[Date Prev][Date Next][Thread Prev][Thread Next][Date Index][Thread Index] [List Home]
[pdt-dev] Manipulating the PHPTokenizers grammar


after receiving the correct JFlex.jar i managed to modify and compile the PHPTokenizer.jflex
grammar into the PHPTokinezer Java class.

The tokenizing of the template languages structures is working by and large, the plugin implementing
it can be found here:


However, there's some minor bugs which are related to the way the jflex grammar has been extended, and
hopefully someone from the list can help me out.

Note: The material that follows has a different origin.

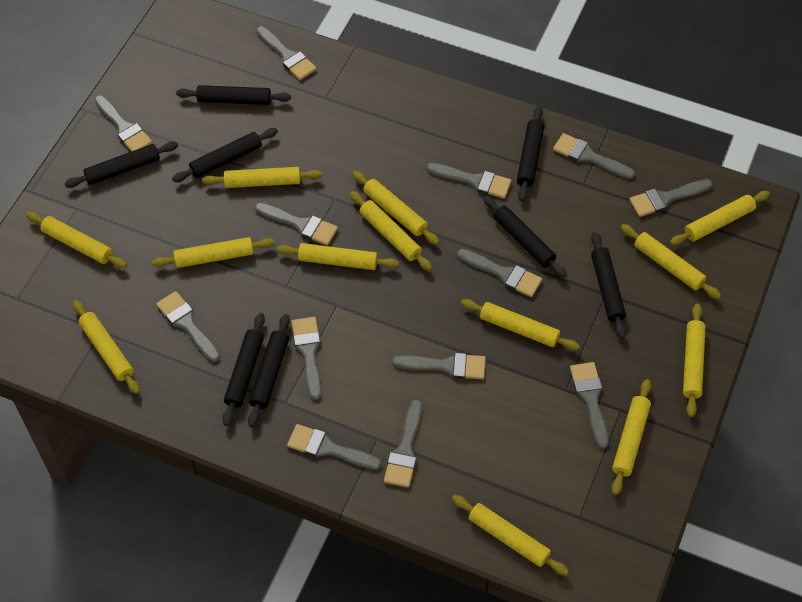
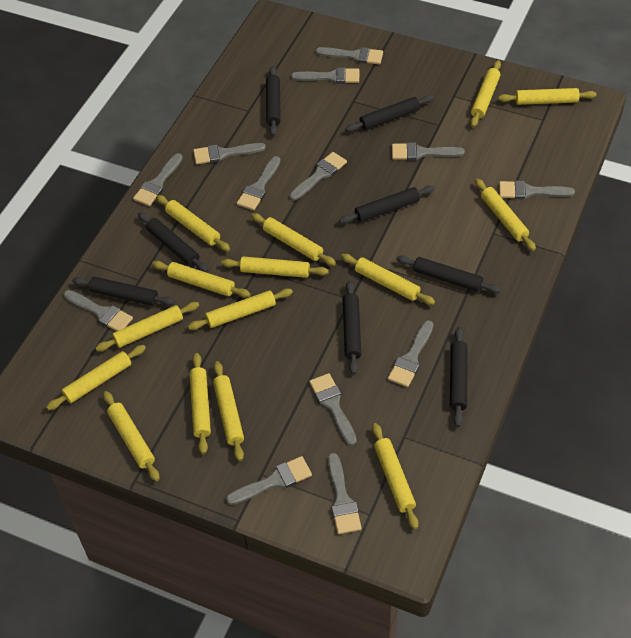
yellow rolling pin: [27,212,127,268] [73,300,140,394] [152,237,275,268] [202,167,322,188] [277,243,399,270] [350,191,432,271] [352,171,440,245] [452,495,569,576] [461,299,580,350] [611,379,651,495] [620,224,721,299] [670,191,770,246] [683,304,706,417] = 13 -> [46,345,146,410] [95,302,199,351] [103,391,160,481] [152,261,251,298] [156,195,230,251] [188,288,293,330] [189,353,211,454] [213,361,244,461] [221,256,329,278] [251,213,336,266] [341,254,435,305] [372,423,419,529] [470,60,501,127] [475,178,536,251] [498,88,597,105] = 15

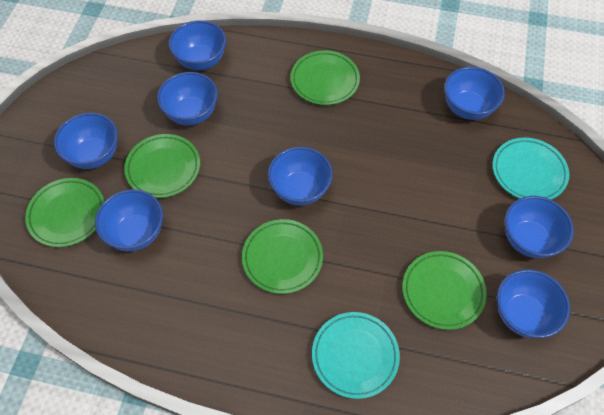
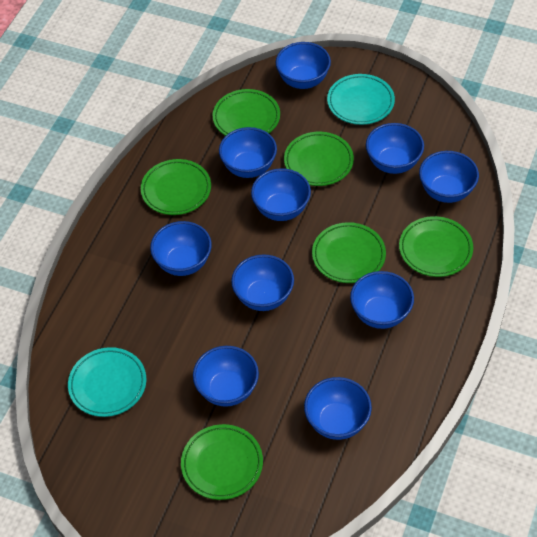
blue bowl: [54,113,118,169] [95,189,163,251] [157,72,218,125] [169,20,226,70] [268,147,333,206] [444,67,505,120] [497,269,570,338] [505,196,574,258] = 8 -> [150,221,212,276] [193,346,259,407] [219,127,277,178] [231,254,294,311] [251,168,311,221] [275,42,331,89] [304,377,372,440] [350,271,414,329] [366,123,424,174] [419,151,479,203] = 10
green plate: [25,178,104,247] [124,134,200,198] [242,219,323,294] [291,50,360,105] [403,251,487,330] = 5 -> [141,159,211,215] [181,424,263,500] [213,89,280,136] [284,132,354,186] [312,222,386,283] [399,216,473,277] = 6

The tokens of the templating language reside inside the XML content, this is:

  {{ template code }}

My problem is that the rule for generic XML content of the grammar always overrides my rule for opening Template tags:

// initial rule to go to the Template content state
// will always be overriden by the rule below, as it will always match more
// characters

<YYINITIAL>  "{{"{Whitespace}* {
 // switch to template content state

// initial rule to go to the XML content state

<YYINITIAL>  [^<&%]*|[&%]{S}+{Name}[^&%<]*|[&%]{Name}([^;&%<]*|{S}+;*) {
  // switch to xml content state

If the input to the tokenizer is only "{{", then the first rule matches. But as soon as there's any other characters following ("{{ foo"), the second rule matches because the match is longer - as described in the jflex documentation.

It seems the authors of the original smarty plugin also had the same problem, that's probably why they chose to
detect the opening template tags via a custom function (findTwigDelimiter):

Here's the code for it:


Has anyone a hint how i can extend the PHPTokenizer in a way that the opening template tags will always match - and not be matched
by the generic xml-content rule?

any hints would be greatly appreciated!